Dean was resuscitated twice before the ambulance arrived. He regained consciousness briefly in the back of the road ambulance, asking if someone had called Gemma. Then he blacked out again, waking up in the air ambulance. True to his 23 years of Royal Navy service, he commented on the flight helmets being used by the paramedics. The next thing he remembers is regaining consciousness in the back of another road ambulance on his way into hospital.

From there, it was a blur for Dean. Flashes of faces, hospital corridors, and conversations that didn’t feel real. ‘It was like a weird dream,’ Dean says. ‘Everyone kept changing.’

He awoke finally in the hospital recovery ward and, true to form, asked for a cup of tea and something to eat. He couldn’t understand why he was there. Doctors explained: he had suffered a sudden out-of-hospital cardiac arrest, survived only thanks to the immediate CPR and defibrillation he received from his colleagues. But he felt fine, albeit hungry, and he desperately wanted to go home.

For Gemma, Dean’s wife, the trauma was no less intense.

‘We’d just spoken on the phone 20 minutes before,’ she says. ‘Then the call came, and I couldn’t take it in. I heard the paramedic, but I was in disbelief. I just kept asking, ‘Are you sure it’s Dean?’’

Gemma drove an hour to Exeter Hospital, uncertain of what awaited. ‘The relief of walking around the corner and seeing him sat up in bed, smiling and saying, ‘Here she is!’ I just broke down. I’d imagined the worst.’

The next few weeks were surreal. With three young children at home, Gemma found herself on autopilot, juggling hospital visits and keeping life as normal as possible for the girls. Dean remained in hospital for three weeks, eager to return home.

The impact has rippled far beyond that day.

Dean's stay in hospital.

Championing the cause

Dean now has an ICD and, apart from being a stone lighter after the doctors diagnosed him with Type 1 Diabetes in hospital, and temporarily banned him from driving, his recovery has been remarkably swift – even passing the treadmill test in hospital with flying colours.

But the emotional processing continues.

‘We’ve talked about it so much,’ Gemma says, ‘but the emotions are still confusing. The ‘what ifs’ are the hardest part.’

Dean agrees.

If I’d known what was going to happen, I probably would have kissed my girls goodbye that morning. But I didn’t. Everything was so normal.

And that defibrillator on site? Dean had made sure it was there, raising concerns in a company safety forum just before Christmas. ‘We need defibs on every site, no matter the size or how long we’re there,’ he had said. It was the same defib that ultimately saved his life.

Since the incident, both Dean and Gemma have become passionate advocates for CPR training and access to defibrillators. Dean created a cardiac arrest awareness presentation in hospital and used this to demonstrate the importance across his workplace and other organisations – including Babcock in Bristol, where Gemma’s brother took the message further.

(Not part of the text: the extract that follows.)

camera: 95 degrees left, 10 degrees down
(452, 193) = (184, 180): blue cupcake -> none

Even their children now know where the nearest defibrillators are in their local village. ‘We were lucky that day,’ Dean says. ‘It happened in a town centre. But I work in remote locations – any other time, I might not have been so close to help. That’s why services like Devon Air Ambulance are vital.’

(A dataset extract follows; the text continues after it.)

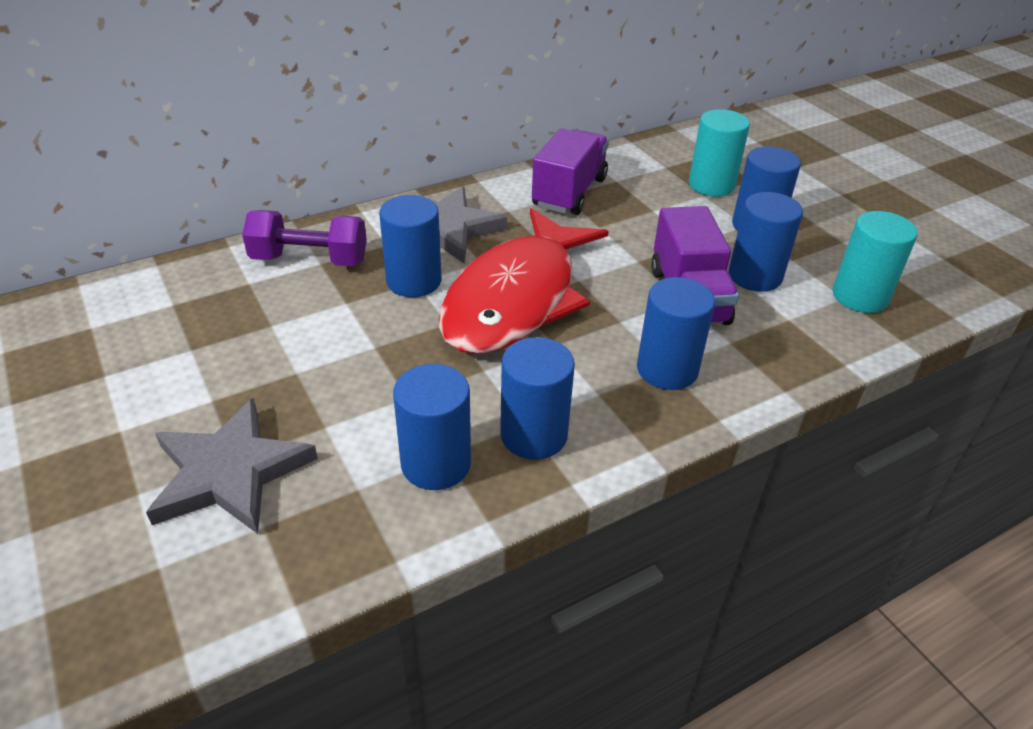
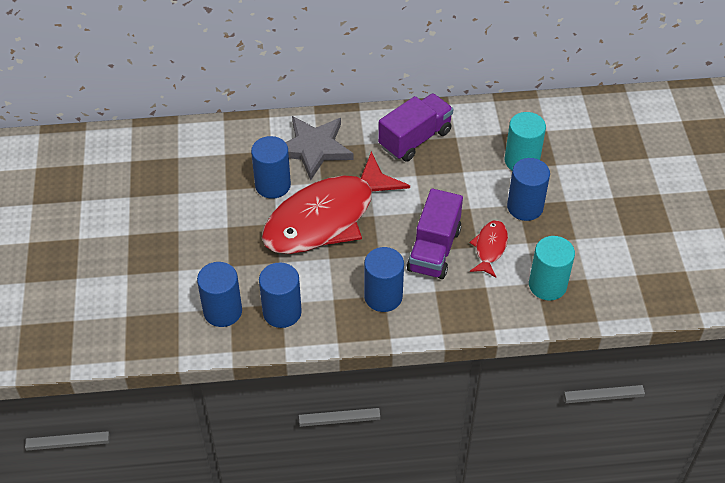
camera: 25 degrees right, 10 degrees up
(229, 472) = (121, 281): grey star -> none
(309, 260) = (219, 149): purple dumbbell -> none
(755, 276) = (490, 248): blue cylinder -> red fish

Gemma, commenting on the colleagues who stepped in and saved Dean’s life, said, ‘For such young lads to do such a massive thing… that’s going to impact them forever. It’s changed our lives, and I know it’s changed theirs too.’

At Christmas 2024, Dean & Gemma got married. They had a baby. And now, more than ever, they treasure the ordinary moments.

Because sometimes, surviving isn’t just about luck. It’s about preparation and action.